Tools: Organizing Audiences

Mike Hedge pointed out to me that we now have a major distributor using Eventful to organize screenings on a local level. Back when Adventureland was released, I few fans found me to let me know that they had organized screening groups on MeetUp. Both of these are powerful tools, that the indie film community needs to make more use of.

And of course, let’s not forget where we first heard of this sort of thing. Arin & Susan paved the way for Dreamworks… ?! Let’s make sure this kind of thing becomes an indie filmmaker staple.
Imagine that when a filmmaker announced that their film is going to debut at a major film festival, that in addition to launching their trailer and going into a new phase with their blogging they also utilized these tools to aggregate audiences on a local level. There might be a film that was able to go on a tour immediately following the premiere taking the work directly to the core.

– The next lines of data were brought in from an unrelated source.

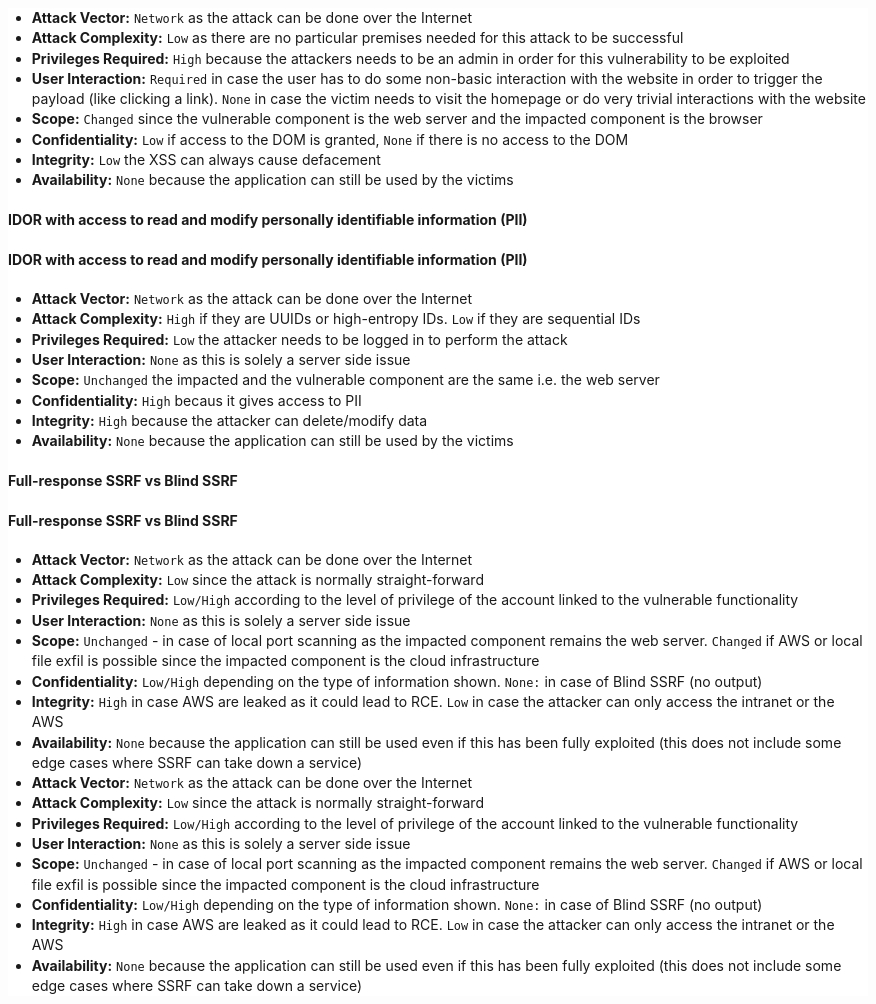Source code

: - **Attack Vector:** `Network` as the attack can be done over the Internet<br>
- **Attack Complexity:** `Low` as there are no particular premises needed for this attack to be successful<br>
- **Privileges Required:** `High` because the attackers needs to be an admin in order for this vulnerability to be exploited <br>
- **User Interaction:** `Required` in case the user has to do some non-basic interaction with the website in order to trigger the payload (like clicking a link). `None` in case the victim needs to visit the homepage or do very trivial interactions with the website <br>
- **Scope:** `Changed` since the vulnerable component is the web server and the impacted component is the browser<br>
- **Confidentiality:** `Low` if access to the DOM is granted, `None` if there is no access to the DOM <br>
- **Integrity:** `Low` the XSS can always cause defacement<br>
- **Availability:** `None` because the application can still be used by the victims

#### IDOR with access to read and modify personally identifiable information (PII)
#### IDOR with access to read and modify personally identifiable information (PII)

- **Attack Vector:** `Network` as the attack can be done over the Internet <br>
- **Attack Complexity:** `High` if they are UUIDs or high-entropy IDs. `Low` if they are sequential IDs <br>
- **Privileges Required:**  `Low` the attacker needs to be logged in to perform the attack <br>
- **User Interaction:** `None` as this is solely a server side issue <br>
- **Scope:** `Unchanged` the impacted and the vulnerable component are the same i.e. the web server <br>
- **Confidentiality:**  `High` becaus it gives access to PII <br>
- **Integrity:** `High` because the attacker can delete/modify data <br>
- **Availability:** `None` because the application can still be used by the victims <br>


#### Full-response SSRF vs Blind SSRF
#### Full-response SSRF vs Blind SSRF

- **Attack Vector:** `Network` as the attack can be done over the Internet<br>
- **Attack Complexity:**  `Low` since the attack is normally straight-forward<br>
- **Privileges Required:**  `Low/High` according to the level of privilege of the account linked to the vulnerable functionality<br>
- **User Interaction:** `None` as this is solely a server side issue<br>
- **Scope:** `Unchanged` - in case of local port scanning as the impacted component remains the web server. `Changed` if AWS or local file exfil is possible since the impacted component is the cloud infrastructure<br>
- **Confidentiality:** `Low/High` depending on the type of information shown. `None:` in case of Blind SSRF (no output)<br>
- **Integrity:** `High` in case AWS are leaked as it could lead to RCE. `Low` in case the attacker can only access the intranet or the AWS<br>
- **Availability:** `None` because the application can still be used even if this has been fully exploited (this does not include some edge cases where SSRF can take down a service)<br>
- **Attack Vector:** `Network` as the attack can be done over the Internet<br>
- **Attack Complexity:**  `Low` since the attack is normally straight-forward<br>
- **Privileges Required:**  `Low/High` according to the level of privilege of the account linked to the vulnerable functionality<br>
- **User Interaction:** `None` as this is solely a server side issue<br>
- **Scope:** `Unchanged` - in case of local port scanning as the impacted component remains the web server. `Changed` if AWS or local file exfil is possible since the impacted component is the cloud infrastructure<br>
- **Confidentiality:** `Low/High` depending on the type of information shown. `None:` in case of Blind SSRF (no output)<br>
- **Integrity:** `High` in case AWS are leaked as it could lead to RCE. `Low` in case the attacker can only access the intranet or the AWS<br>
- **Availability:** `None` because the application can still be used even if this has been fully exploited (this does not include some edge cases where SSRF can take down a service)<br>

I wonder what sort of impact it would have with the old school distributors to hear that a filmmaker already had thirty or more dates that the fans themselves requested.
Filmmakers could motivate fans to organize these screenings and to recruit audiences by offering a wide variety of incentives from exclusive music downloads to Skype Q&A’s afterwards. Film clubs could easily do the same. Heck, so could distributors. We have an Indie Film Promotional Army out there, already armed, and waiting for the call.
When I look at the number of tools we have at our disposal (check out the list on the right to start) that filmmakers are still underutilizing, I feel like we have all been given crate loads of matches but we still all live in the Dark Ages.
I would love to hear of some filmmakers direct experiences utilizing these specific tools.